Eshtebak, rendez-vous avec Mohamed Diab

Photo du film Eshtebak (Clash) © Film Clinic & Sampek Productions

Pour son premier film en Sélection officielle, le réalisateur engagé Mohamed Diab fait l’ouverture Un Certain Regard avec Eshtebak (Clash). La révolution égyptienne motive l’intrigue d’un second long métrage derrière la caméra.

Racontez-nous la genèse de votre film

Juste avant la révolution, CAIRO 678 (mon dernier film) venait de sortir et il se trouve que j’accordais beaucoup d’interviews à la télé pour en faire la promotion. Le fait d’avoir accès à la presse m’a permis de montrer mon soutien à la Révolution. Je voulais faire un film sur la Révolution mais les choses bougeaient si vite que chaque idée que j’avais devenait obsolète avant même de la formuler. Khaled Diab, mon frère, avec qui j’avais déjà travaillé, m’a proposé de filmer des personnes coincées dans un fourgon de police, sur une journée particulièrement infernale. J’ai trouvé que cette idée captait bien la complexité de la situation en Egypte. Nous avons réécrit le film 13 fois, avant de considérer que c’était bon. Trois ans plus tard, le scénario illustre toujours la situation actuelle en Egypte. C’est très ironique de constater qu’un film qui traitait de la naissance d’une révolution, finisse par parler de sa chute.  

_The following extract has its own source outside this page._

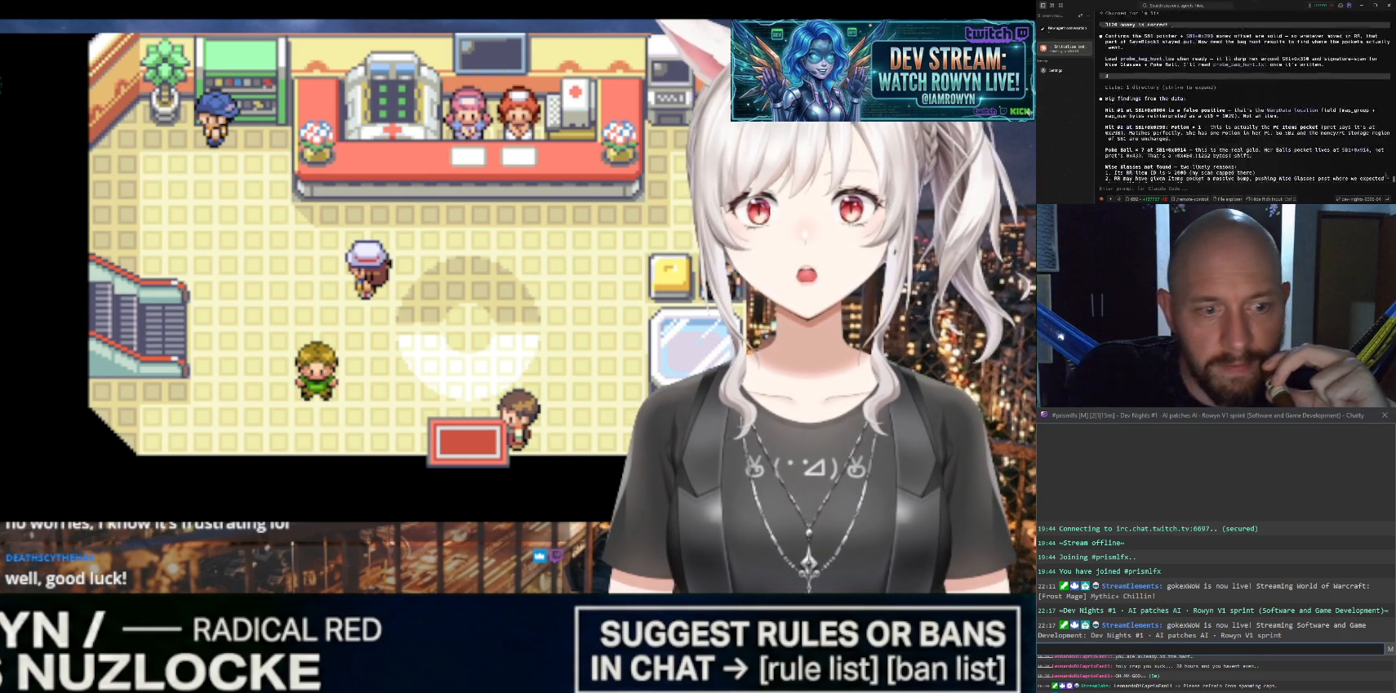
Gameplay with a controller (Nintendo layout); each line is a JSON object with the inputs held at the frame after it. "events" lists button and stick changes between this image and that frame as [ms after this image, input, new state], when the widget could be followed in between. Not read: L3 R3.
{"buttons": ["A"], "events": []}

L’atmosphère du tournage ? Une anecdote de plateau ?

Pour Clash, nous avons dû recréer des événements réels que tous les égyptiens avaient traversés, et mon but en tant que metteur en scène était de capter la réalité. Nous avions des contraintes de temps car j’avais 27 jours pour terminer un film qui demandait 60 jours de tournage. La meilleure chose que j’ai faite a été de trouver les bonnes personnes, aussi passionnées que je l’étais par le film. Pendant le tournage j’ai laissé tourner la caméra en permanence. J’ai développé un certain talent pour diriger mes acteurs au microphone.

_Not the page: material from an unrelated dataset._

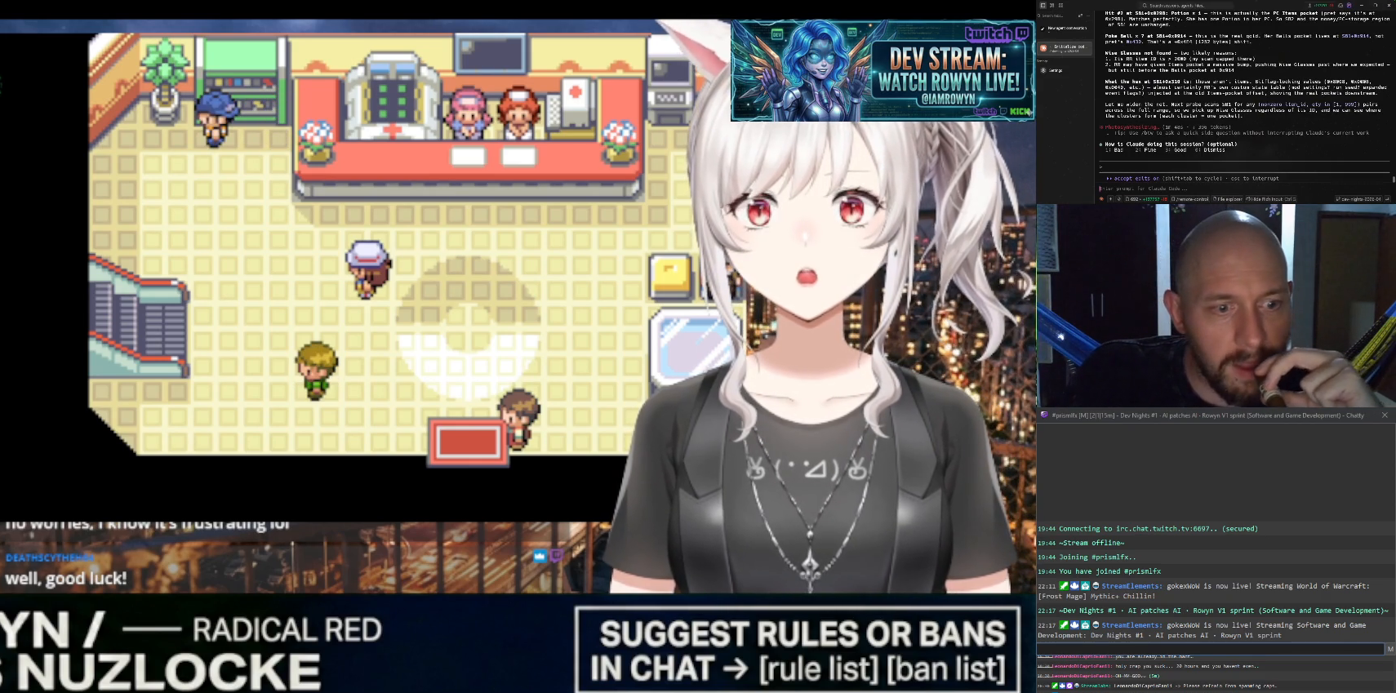
{"buttons": ["A"], "events": []}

Les scènes d’action ont été compliquées. J’avais d’excellents coordinateurs de cascades mais les extras non professionnels n’écoutaient pas les instructions facilement. En fait, ce que vous voyez dans le film, ce ne sont pas des créations de scènes d’action, mais bien des scènes réelles tournées sur le moment. Tous ceux qui ont travaillé pour le film pensent que c’est la chose la plus difficile qu’ils aient fait de toute leur carrière.  

Quelques mots sur vos interprètes ?

Le concept du film exigeait beaucoup des acteurs, qu’ils aient une ligne de texte ou vingt. L’histoire parle de la tragédie d’être coincé dans un fourgon de police pendant toute une journée, mais sur le tournage les acteurs y restèrent pendant 27 jours ! La dernière semaine, la plupart ont fait des crises de panique et des cauchemars.

Quel regard portez-vous sur le cinéma de votre pays ?

À une époque, dans les années 1960, le cinéma égyptien représentait 25% de notre PIB. Même si nous produisons moins de films de nos jours, depuis la Révolution, de plus en plus de personnes veulent s’exprimer, et en dehors du système. Les vrais problèmes que nous avons aujourd’hui sont la censure et la persécution. Chaque nouveau régime installe son nouveau code éthique et une nouvelle série de lignes rouges. Les membres du nouveau régime cherchent à prouver qu’ils sont plus conservateurs que leurs prédécesseurs, du coup maintenant nous avons un écrivain en prison pour avoir profané dans son roman, un producteur condamné pour obscénités dans son film, un journaliste et un présentateur télé incarcérés pour avoir critiqué l’Islam. Inutile de le dire, on ne se sent pas en sécurité en tant qu’artistes.